(Collected data)
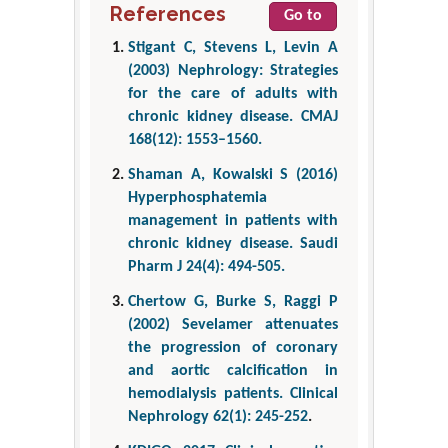
References
Go to
Stigant C, Stevens L, Levin A
(2003) Nephrology: Strategies
for the care of adults with
chronic kidney disease. CMAJ
168(12): 1553–1560.
Shaman A, Kowalski S (2016)
Hyperphosphatemia
management in patients with
chronic kidney disease. Saudi
Pharm J 24(4): 494-505.
Chertow G, Burke S, Raggi P
(2002) Sevelamer attenuates
the progression of coronary
and aortic calcification in
hemodialysis patients. Clinical
Nephrology 62(1): 245-252
.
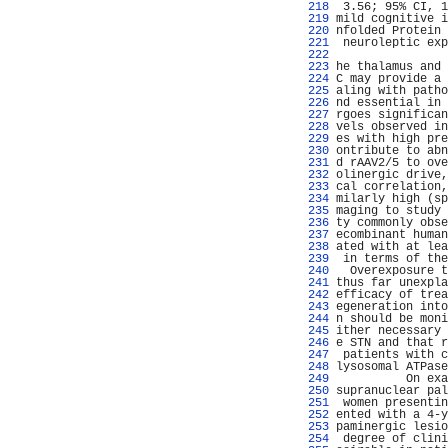
 218 
 3.56; 95% CI, 1
 219 
mild cognitive i
 220 
nfolded Protein 
 221 
 neuroleptic exp
 222 
                
 223 
he thalamus and 
 224 
C may provide a 
 225 
aling with patho
 226 
nd essential in 
 227 
rgoes significan
 228 
vels observed in
 229 
es with high pre
 230 
ontribute to abn
 231 
d rAAV2/5 to ove
 232 
olinergic drive,
 233 
cal correlation,
 234 
milarly high (sp
 235 
maging to study 
 236 
ty commonly obse
 237 
ecombinant human
 238 
ated with at lea
 239 
 in terms of the
 240 
  Overexposure t
 241 
thus far unexpla
 242 
efficacy of trea
 243 
egeneration into
 244 
n should be moni
 245 
ither necessary 
 246 
e STN and that r
 247 
 patients with c
 248 
lysosomal ATPase
 249 
          On exa
 250 
supranuclear pal
 251 
 women presentin
 252 
ented with a 4-y
 253 
paminergic lesio
 254 
 degree of clini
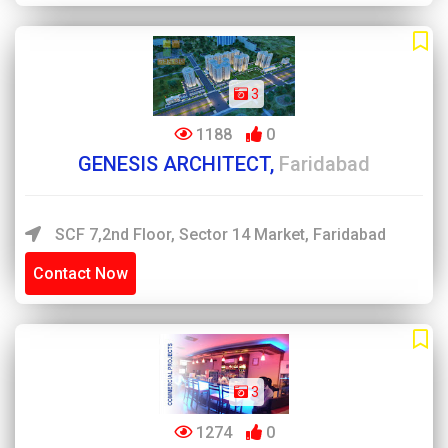
3
1188
0
GENESIS ARCHITECT,
Faridabad
SCF 7,2nd Floor, Sector 14 Market, Faridabad
Contact Now
3
1274
0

• _WORK TO COMPLETE_: Filter the entries down to the lines that hold "chronic". Copy those lines.

• _RESPONSE AREA_:
chronic kidney disease. CMAJ
chronic kidney disease. Saudi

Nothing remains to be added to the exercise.